*EXERCISE DIRECTIONS*
Return the number of lines below with "tinh" in them, and nothing else.

*DATA TO PROCESS*
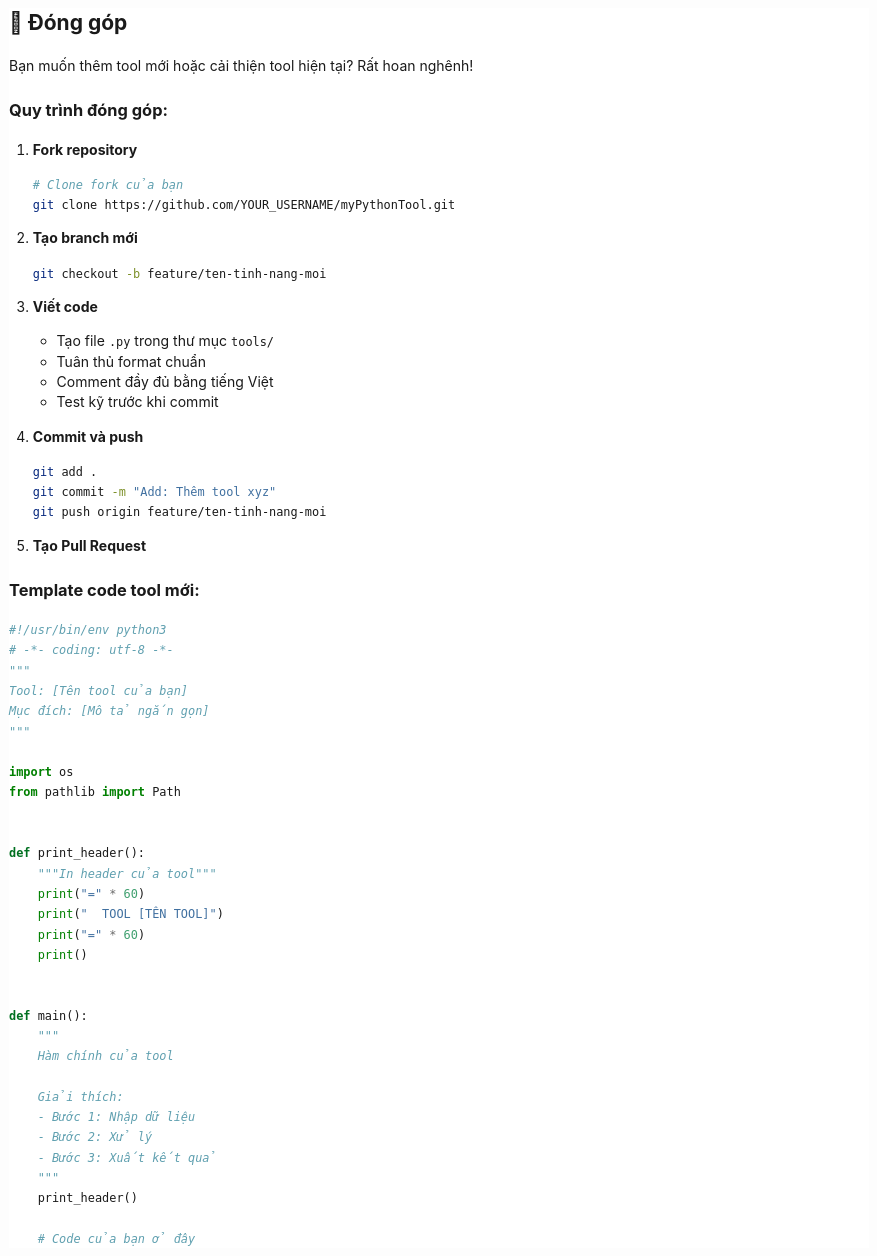 
## 🤝 Đóng góp

Bạn muốn thêm tool mới hoặc cải thiện tool hiện tại? Rất hoan nghênh!

### Quy trình đóng góp:

1. **Fork repository**
   ```bash
   # Clone fork của bạn
   git clone https://github.com/YOUR_USERNAME/myPythonTool.git
   ```

2. **Tạo branch mới**
   ```bash
   git checkout -b feature/ten-tinh-nang-moi
   ```

3. **Viết code**
   - Tạo file `.py` trong thư mục `tools/`
   - Tuân thủ format chuẩn
   - Comment đầy đủ bằng tiếng Việt
   - Test kỹ trước khi commit

4. **Commit và push**
   ```bash
   git add .
   git commit -m "Add: Thêm tool xyz"
   git push origin feature/ten-tinh-nang-moi
   ```

5. **Tạo Pull Request**

### Template code tool mới:

```python
#!/usr/bin/env python3
# -*- coding: utf-8 -*-
"""
Tool: [Tên tool của bạn]
Mục đích: [Mô tả ngắn gọn]
"""

import os
from pathlib import Path


def print_header():
    """In header của tool"""
    print("=" * 60)
    print("  TOOL [TÊN TOOL]")
    print("=" * 60)
    print()


def main():
    """
    Hàm chính của tool
    
    Giải thích:
    - Bước 1: Nhập dữ liệu
    - Bước 2: Xử lý
    - Bước 3: Xuất kết quả
    """
    print_header()
    
    # Code của bạn ở đây
```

*EXERCISE RESPONSE*
2